BELUM juga kering mulut para Komisioner KPU-Bawaslu baik pusat maupun daerah untuk mengingatkan para paslon tidak konvoi bersama pendukungnya saat mendaftar ke KPU pada hari pertama pendaftaran, Jumat (4/9), di hari kedua pendaftaran, para Paslon Pilkada 2020 masih terlihat arak-arakan berkerumun bersama pendukungnya.
Bahkan, Menteri Dalam Negeri juga sudah tegas menegur secara tertulis salah seorang Bupati yang merupakan calon incumbent.
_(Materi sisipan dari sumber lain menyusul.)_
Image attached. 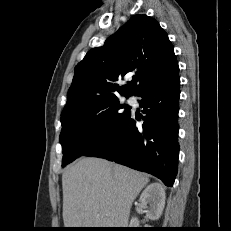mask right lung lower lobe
<instances>
[{
	"label": "right lung lower lobe",
	"mask_w": 231,
	"mask_h": 231,
	"mask_svg": "<svg viewBox=\"0 0 231 231\" xmlns=\"http://www.w3.org/2000/svg\"><path fill=\"white\" fill-rule=\"evenodd\" d=\"M178 76L153 83L136 94L144 109L142 128H137L132 113L121 128L105 143L84 156L101 157L133 169L150 173L172 186L177 175ZM137 119V117H136Z\"/></svg>",
	"instance_id": "98d812e1"
}]
</instances>
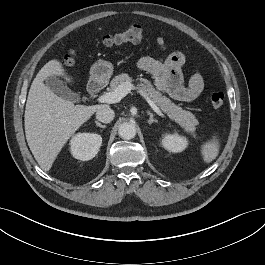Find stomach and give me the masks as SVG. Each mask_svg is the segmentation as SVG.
Instances as JSON below:
<instances>
[{"instance_id": "1", "label": "stomach", "mask_w": 265, "mask_h": 265, "mask_svg": "<svg viewBox=\"0 0 265 265\" xmlns=\"http://www.w3.org/2000/svg\"><path fill=\"white\" fill-rule=\"evenodd\" d=\"M113 69L111 62L105 60L97 61L91 66L90 80L98 84H105L112 76Z\"/></svg>"}]
</instances>
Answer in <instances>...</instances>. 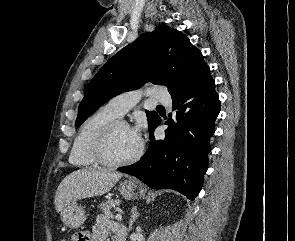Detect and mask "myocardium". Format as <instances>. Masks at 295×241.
Masks as SVG:
<instances>
[{"label": "myocardium", "mask_w": 295, "mask_h": 241, "mask_svg": "<svg viewBox=\"0 0 295 241\" xmlns=\"http://www.w3.org/2000/svg\"><path fill=\"white\" fill-rule=\"evenodd\" d=\"M119 126L129 127L128 123L122 119H116L110 122L101 132L94 143L93 154L98 163L107 167H122L137 162L143 155L144 143L140 141L139 148L134 155L123 160H113L108 155V147L115 132Z\"/></svg>", "instance_id": "obj_1"}]
</instances>
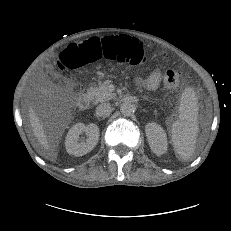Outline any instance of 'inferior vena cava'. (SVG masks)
<instances>
[{
    "mask_svg": "<svg viewBox=\"0 0 231 231\" xmlns=\"http://www.w3.org/2000/svg\"><path fill=\"white\" fill-rule=\"evenodd\" d=\"M111 105L110 103H102L97 106L96 108V114L98 116L106 115L110 112Z\"/></svg>",
    "mask_w": 231,
    "mask_h": 231,
    "instance_id": "inferior-vena-cava-1",
    "label": "inferior vena cava"
}]
</instances>
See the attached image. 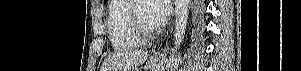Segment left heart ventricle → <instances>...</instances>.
<instances>
[{
  "label": "left heart ventricle",
  "mask_w": 301,
  "mask_h": 71,
  "mask_svg": "<svg viewBox=\"0 0 301 71\" xmlns=\"http://www.w3.org/2000/svg\"><path fill=\"white\" fill-rule=\"evenodd\" d=\"M137 15L141 23L148 29H156L151 16L150 4L147 1H141L137 4Z\"/></svg>",
  "instance_id": "b2bd125f"
}]
</instances>
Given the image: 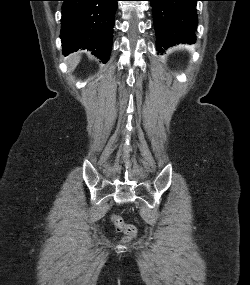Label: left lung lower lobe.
<instances>
[{
    "mask_svg": "<svg viewBox=\"0 0 250 285\" xmlns=\"http://www.w3.org/2000/svg\"><path fill=\"white\" fill-rule=\"evenodd\" d=\"M156 30L157 51L179 43H195L196 2L200 0H149Z\"/></svg>",
    "mask_w": 250,
    "mask_h": 285,
    "instance_id": "obj_1",
    "label": "left lung lower lobe"
}]
</instances>
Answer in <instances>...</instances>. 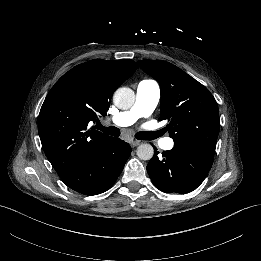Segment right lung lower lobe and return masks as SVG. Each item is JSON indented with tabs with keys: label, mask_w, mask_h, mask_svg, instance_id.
<instances>
[{
	"label": "right lung lower lobe",
	"mask_w": 261,
	"mask_h": 261,
	"mask_svg": "<svg viewBox=\"0 0 261 261\" xmlns=\"http://www.w3.org/2000/svg\"><path fill=\"white\" fill-rule=\"evenodd\" d=\"M130 153L128 143L111 137L96 155L67 172L62 180L71 189L85 195L103 193L115 183Z\"/></svg>",
	"instance_id": "right-lung-lower-lobe-1"
}]
</instances>
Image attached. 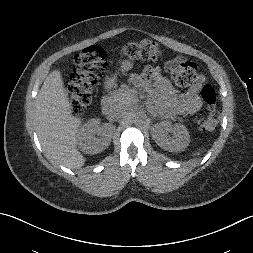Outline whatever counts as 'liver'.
<instances>
[{
	"instance_id": "1",
	"label": "liver",
	"mask_w": 253,
	"mask_h": 253,
	"mask_svg": "<svg viewBox=\"0 0 253 253\" xmlns=\"http://www.w3.org/2000/svg\"><path fill=\"white\" fill-rule=\"evenodd\" d=\"M136 94L134 89L127 91V97L122 101L126 110L136 98ZM71 107L61 72L54 70L47 76L39 91L33 122L43 152L49 161L79 169L85 163V158L76 148V136L82 120L79 116L72 115Z\"/></svg>"
}]
</instances>
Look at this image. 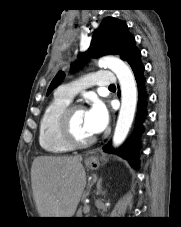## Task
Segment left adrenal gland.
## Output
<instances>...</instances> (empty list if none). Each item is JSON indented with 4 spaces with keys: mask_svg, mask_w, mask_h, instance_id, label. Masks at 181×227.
Segmentation results:
<instances>
[{
    "mask_svg": "<svg viewBox=\"0 0 181 227\" xmlns=\"http://www.w3.org/2000/svg\"><path fill=\"white\" fill-rule=\"evenodd\" d=\"M101 182H102V179L100 178L97 182V194H100L101 192Z\"/></svg>",
    "mask_w": 181,
    "mask_h": 227,
    "instance_id": "left-adrenal-gland-1",
    "label": "left adrenal gland"
}]
</instances>
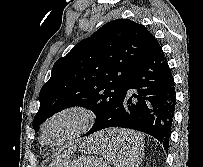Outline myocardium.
<instances>
[{
  "label": "myocardium",
  "instance_id": "obj_1",
  "mask_svg": "<svg viewBox=\"0 0 203 167\" xmlns=\"http://www.w3.org/2000/svg\"><path fill=\"white\" fill-rule=\"evenodd\" d=\"M63 118H71L73 123L70 129L60 138L51 141L48 137L51 127ZM94 114L87 108L81 106H67L61 108L51 114L42 125L41 136L42 141L46 145L58 146L62 145L80 135L87 132L94 123Z\"/></svg>",
  "mask_w": 203,
  "mask_h": 167
}]
</instances>
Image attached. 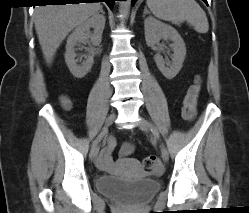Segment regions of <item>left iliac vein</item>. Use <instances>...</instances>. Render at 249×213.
Listing matches in <instances>:
<instances>
[{"label": "left iliac vein", "mask_w": 249, "mask_h": 213, "mask_svg": "<svg viewBox=\"0 0 249 213\" xmlns=\"http://www.w3.org/2000/svg\"><path fill=\"white\" fill-rule=\"evenodd\" d=\"M138 127L144 131H149L151 129L150 123L144 118L140 119L138 122ZM161 156L164 162H167L169 159V154L165 146H161Z\"/></svg>", "instance_id": "obj_1"}]
</instances>
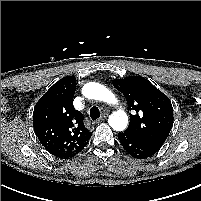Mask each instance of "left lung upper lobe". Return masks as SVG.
<instances>
[{
    "mask_svg": "<svg viewBox=\"0 0 201 201\" xmlns=\"http://www.w3.org/2000/svg\"><path fill=\"white\" fill-rule=\"evenodd\" d=\"M113 86L125 96L128 110L135 111L126 131L159 150L173 126L170 99L141 76L114 79Z\"/></svg>",
    "mask_w": 201,
    "mask_h": 201,
    "instance_id": "left-lung-upper-lobe-1",
    "label": "left lung upper lobe"
}]
</instances>
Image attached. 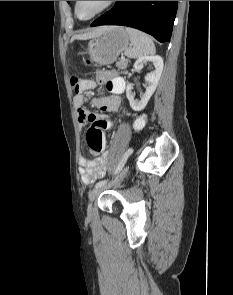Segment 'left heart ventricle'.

Adalah Bupati Karawang dr. Cellica Nurrachadiana yang mendapatkan 'surat cinta' (teguran tertulis) dari Mendagri karena menggelar arak-arakan massa saat mendaftar ke KPU.
Menurut Mendagri, dirinya berhak menegur dalam kapasitas sebagai pembina Kepala Daerah. Sementara untuk kandidat yang bukan incumbent atau bukan berstatus sebagai Kepala Daerah, jika melanggar aturan protokol kesehatan dalam tahapan Pilkada, ada Bawaslu yang bisa menegurnya.
Kembali ke soal abainya para paslon PilkadaSerentak 2020 terhadap protokol kesehatan dengan melibatkan ratusan bahkan ribuan orang pendukungnya untuk konvoi, arak-arakan hingga mengakibatkan kerumunan massa yang tidak menjaga jarak: di hari ketiga, Minggu (6/9), yang merupakan hari terakhir pendaftaran, di sejumlah daerah masih terlihat para Paslon yang diantar dengan konvoi para pendukungnya.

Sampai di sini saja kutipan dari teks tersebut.